Le nombre d’exposition aux 14 substances communes aux 2 études était stable à l’exception du dichlorvos et du paraquat. Les expositions au dichlorvos signalées aux CAP ont beaucoup augmenté du fait du détournement pour un usage biocide du produit SNIPER 1000 EC DDVP®. Au contraire, les expositions au paraquat, non approuvé depuis 2007, ont diminué de 68 % entre les 2 périodes.

 

L’aldicarbe, non approuvé dans l’UE depuis plus de 16 ans, reste en cause dans 10 appels aux CAP par an (surtout Hauts-de-France). Dans cette région marquée par la culture de la pomme de terre et de la betterave sucrière, les produits à base d’aldicarbe étaient beaucoup utilisés et des stocks peuvent persister.

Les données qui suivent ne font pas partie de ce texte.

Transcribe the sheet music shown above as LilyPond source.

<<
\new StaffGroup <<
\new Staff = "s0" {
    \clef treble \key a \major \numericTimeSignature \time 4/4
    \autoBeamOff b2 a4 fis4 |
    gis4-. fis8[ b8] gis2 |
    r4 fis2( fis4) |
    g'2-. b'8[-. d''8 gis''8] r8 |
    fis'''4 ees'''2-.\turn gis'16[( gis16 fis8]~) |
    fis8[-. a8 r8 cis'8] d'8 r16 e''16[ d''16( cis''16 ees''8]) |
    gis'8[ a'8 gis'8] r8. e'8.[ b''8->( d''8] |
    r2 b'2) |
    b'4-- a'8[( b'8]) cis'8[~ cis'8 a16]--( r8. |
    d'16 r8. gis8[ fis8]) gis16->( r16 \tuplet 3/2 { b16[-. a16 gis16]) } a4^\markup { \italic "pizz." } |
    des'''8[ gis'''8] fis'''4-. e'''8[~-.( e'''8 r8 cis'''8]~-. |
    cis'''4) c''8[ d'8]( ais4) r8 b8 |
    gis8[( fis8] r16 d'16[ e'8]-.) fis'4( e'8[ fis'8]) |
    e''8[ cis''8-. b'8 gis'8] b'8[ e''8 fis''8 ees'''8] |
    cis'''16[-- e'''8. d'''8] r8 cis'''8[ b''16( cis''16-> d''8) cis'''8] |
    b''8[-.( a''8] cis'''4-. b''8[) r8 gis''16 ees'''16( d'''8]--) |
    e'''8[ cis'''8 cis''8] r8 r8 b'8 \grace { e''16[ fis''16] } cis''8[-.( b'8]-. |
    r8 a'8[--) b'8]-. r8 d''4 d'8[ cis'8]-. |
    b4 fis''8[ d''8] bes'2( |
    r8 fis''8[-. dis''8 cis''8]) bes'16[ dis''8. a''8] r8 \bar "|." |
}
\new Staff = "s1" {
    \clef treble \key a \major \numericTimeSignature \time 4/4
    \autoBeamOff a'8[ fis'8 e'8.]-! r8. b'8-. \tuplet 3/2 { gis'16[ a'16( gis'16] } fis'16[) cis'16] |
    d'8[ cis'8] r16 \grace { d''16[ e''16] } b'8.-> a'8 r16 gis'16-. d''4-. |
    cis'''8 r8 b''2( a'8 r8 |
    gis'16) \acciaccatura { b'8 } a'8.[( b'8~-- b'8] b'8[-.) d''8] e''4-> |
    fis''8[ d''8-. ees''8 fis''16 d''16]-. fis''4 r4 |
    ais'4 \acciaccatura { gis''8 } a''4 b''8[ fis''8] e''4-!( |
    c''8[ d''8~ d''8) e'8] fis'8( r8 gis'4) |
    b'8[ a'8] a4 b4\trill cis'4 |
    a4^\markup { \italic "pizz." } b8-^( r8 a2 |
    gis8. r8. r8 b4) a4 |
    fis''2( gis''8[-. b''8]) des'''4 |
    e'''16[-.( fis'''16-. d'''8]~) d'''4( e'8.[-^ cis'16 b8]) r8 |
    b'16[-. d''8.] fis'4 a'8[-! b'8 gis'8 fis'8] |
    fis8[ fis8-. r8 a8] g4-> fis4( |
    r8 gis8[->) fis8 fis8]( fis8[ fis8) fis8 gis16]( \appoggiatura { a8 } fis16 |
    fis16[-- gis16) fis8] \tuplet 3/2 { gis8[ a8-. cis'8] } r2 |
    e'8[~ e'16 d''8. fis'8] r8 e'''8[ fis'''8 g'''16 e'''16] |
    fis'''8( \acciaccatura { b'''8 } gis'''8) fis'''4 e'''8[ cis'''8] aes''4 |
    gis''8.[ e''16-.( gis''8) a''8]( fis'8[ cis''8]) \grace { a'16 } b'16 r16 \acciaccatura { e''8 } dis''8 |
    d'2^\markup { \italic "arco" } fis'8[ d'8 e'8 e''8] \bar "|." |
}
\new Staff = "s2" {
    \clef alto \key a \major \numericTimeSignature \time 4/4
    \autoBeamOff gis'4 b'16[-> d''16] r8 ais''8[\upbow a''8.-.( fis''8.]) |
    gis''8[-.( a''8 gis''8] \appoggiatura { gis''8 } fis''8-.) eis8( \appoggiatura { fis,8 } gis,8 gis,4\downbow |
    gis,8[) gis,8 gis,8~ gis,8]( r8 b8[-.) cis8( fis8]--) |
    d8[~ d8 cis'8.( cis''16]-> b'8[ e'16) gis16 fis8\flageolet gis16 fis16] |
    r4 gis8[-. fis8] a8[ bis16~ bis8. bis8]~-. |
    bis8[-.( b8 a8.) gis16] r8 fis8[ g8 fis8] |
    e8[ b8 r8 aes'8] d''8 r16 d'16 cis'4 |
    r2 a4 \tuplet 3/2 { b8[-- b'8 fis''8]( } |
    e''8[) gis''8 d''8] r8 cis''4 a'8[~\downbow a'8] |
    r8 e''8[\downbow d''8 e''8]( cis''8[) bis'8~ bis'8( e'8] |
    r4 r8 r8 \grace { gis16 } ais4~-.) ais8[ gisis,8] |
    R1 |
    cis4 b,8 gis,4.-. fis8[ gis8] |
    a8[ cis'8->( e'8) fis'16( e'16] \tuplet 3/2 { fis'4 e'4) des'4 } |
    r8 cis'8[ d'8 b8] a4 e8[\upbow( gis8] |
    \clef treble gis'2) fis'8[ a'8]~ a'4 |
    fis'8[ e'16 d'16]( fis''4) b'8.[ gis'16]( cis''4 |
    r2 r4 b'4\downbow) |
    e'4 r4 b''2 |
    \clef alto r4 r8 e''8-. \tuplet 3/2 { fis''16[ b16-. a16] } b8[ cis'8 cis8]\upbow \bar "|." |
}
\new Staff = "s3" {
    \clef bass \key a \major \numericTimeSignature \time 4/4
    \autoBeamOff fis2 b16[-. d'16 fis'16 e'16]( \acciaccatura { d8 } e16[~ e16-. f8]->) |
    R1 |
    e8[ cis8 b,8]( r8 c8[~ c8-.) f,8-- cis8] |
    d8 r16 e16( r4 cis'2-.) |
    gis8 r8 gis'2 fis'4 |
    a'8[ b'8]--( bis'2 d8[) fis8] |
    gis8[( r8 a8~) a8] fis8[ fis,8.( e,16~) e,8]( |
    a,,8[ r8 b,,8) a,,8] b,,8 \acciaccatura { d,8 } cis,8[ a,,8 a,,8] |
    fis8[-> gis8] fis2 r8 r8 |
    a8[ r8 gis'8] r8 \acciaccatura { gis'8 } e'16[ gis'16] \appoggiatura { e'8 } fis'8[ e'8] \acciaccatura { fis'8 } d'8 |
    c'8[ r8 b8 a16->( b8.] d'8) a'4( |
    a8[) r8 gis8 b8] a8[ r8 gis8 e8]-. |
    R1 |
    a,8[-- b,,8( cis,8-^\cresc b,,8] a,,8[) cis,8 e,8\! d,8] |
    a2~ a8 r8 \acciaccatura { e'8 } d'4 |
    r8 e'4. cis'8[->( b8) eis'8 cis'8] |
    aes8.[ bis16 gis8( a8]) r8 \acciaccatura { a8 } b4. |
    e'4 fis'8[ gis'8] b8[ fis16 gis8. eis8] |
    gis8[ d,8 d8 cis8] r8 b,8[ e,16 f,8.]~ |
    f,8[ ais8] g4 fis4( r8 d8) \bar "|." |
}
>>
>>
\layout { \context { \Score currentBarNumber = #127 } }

L’usage détourné de l’aldicarbe comme rodenticide dans les cultures bananières aux Antilles a pu se poursuivre au moins jusqu’en 2004. Les cas rapportés en Guadeloupe et Martinique laissent supposer la persistance de stocks.

 

Dans la majorité des cas, pour les deux périodes, les symptômes sévères mettant en jeu le pronostic vital et les décès étaient liés à des expositions au paraquat, à l’aldicarbe ou au carbofuran.

 

L’étude de 2012-2016 pointait l’existence d’importations illégales ( dichlorvos en France hexagonale) (paraquat en Guyane) et avait également relevé la poursuite de l’utilisation de certains fongicides (anthraquinone) dans le secteur agricole professionnel, substance active également retrouvée dans la nouvelle étude. 

 

CONCLUSION

Malgré le non renouvellement d’approbation de substances actives au niveau européen datant de plus de 20 ans pour certaines d’entre elles, celles-ci restent présentes sur le territoire français, notamment en raison d’importations illégales de produits phytopharmaceutiques, qui ne peuvent plus être commercialisés dans l’UE mais qui sont vendus sur le territoire français et qui y sont détournés de leur usage. Pour rappel, la Loi Labbé interdit depuis 2019 l’utilisation de produits phytopharmaceutiques pour les jardiniers amateurs, à l’exception de produits de biocontrôle, des produits à faible risque et des produits autorisés en agriculture biologique portant la mention EAJ = emploi autorisé dans les jardins.